Wednesday, March 15, 2017

The hurt

I clicked on the wrong tab today. One with our last chat history opened. Angry words, bickering jealousy, restlessness, and sadness all came back at one. Suddenly the memories didn't seem so far away. Suddenly I felt hurt like it was only yesterday.

How did something beautiful like our love turn me into such an ugly person? Because I didn't have you, and you wouldn't have me?

Monday, January 2, 2017

Tuesday, September 13, 2016

Now that you've forgotten what happened with us

What do I do, when all I tried to give was love, kindness, and respect, and all you gave in return were text messages that were never sent?

I was overcompensating for what, I don't know. I was trying to love you, forgive you, and then forget us. I shook myself up and left it behind, knowing that I tried my best.

Still, the lingering bitterness on my tongue reminds me that you didn't deserve it all.

Friday, August 26, 2016

Friday, July 8, 2016

Wednesday, May 18, 2016

Why didn't you love me when you could?

I think you could have been the one. On paper we checked all the boxes. But I don't think you will ever love me the way I need. I was always trying to love you, and the most you could utter was that noone ever loved you the way I did.

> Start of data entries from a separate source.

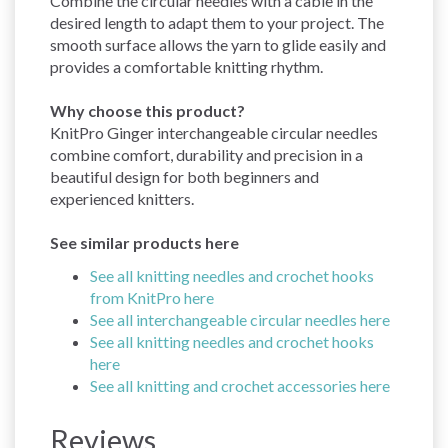
Combine the circular needles with a cable in the
desired length to adapt them to your project. The
smooth surface allows the yarn to glide easily and
provides a comfortable knitting rhythm.
Why choose this product?
KnitPro Ginger interchangeable circular needles
combine comfort, durability and precision in a
beautiful design for both beginners and
experienced knitters.
See similar products here
See all knitting needles and crochet hooks
from KnitPro here
See all interchangeable circular needles here
See all knitting needles and crochet hooks
here
See all knitting and crochet accessories here
Reviews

Baby I don't want you to love me because I love you. Love is not a favour you pay in return.

I want you to say that Amy, damn it, you are so weird. You talk about things noone cares about and you act like a child. Stop acting like a child. Damn it Amy why are you so broken and why do you stare at the light with that empty look? You are bipolar, you're a hypocrite, you're a clean freak. You are so weird, so broken, so full of contradictions, and it annoys the fuck out of me but I fucking love you Amy.

You didn't love me like that, did you?




Thursday, April 7, 2016

The distance between us

I was curling up in your arms, my head laying on your shoulders, my hand feeling the quiet beating inside your chest. Yet I know our hearts both belonged to somewhere we had left behind.

You were lying next to me and holding my hands. You smiled at me but I wasn't sure if it was a tired smile, or a sympathetic smile for all the memories we couldn't have because we could not and would not be together anymore.
 
The distance between us is not measured by transoceanic airplane flights or cross-continent train rides. I cannot travel the distance between our hearts.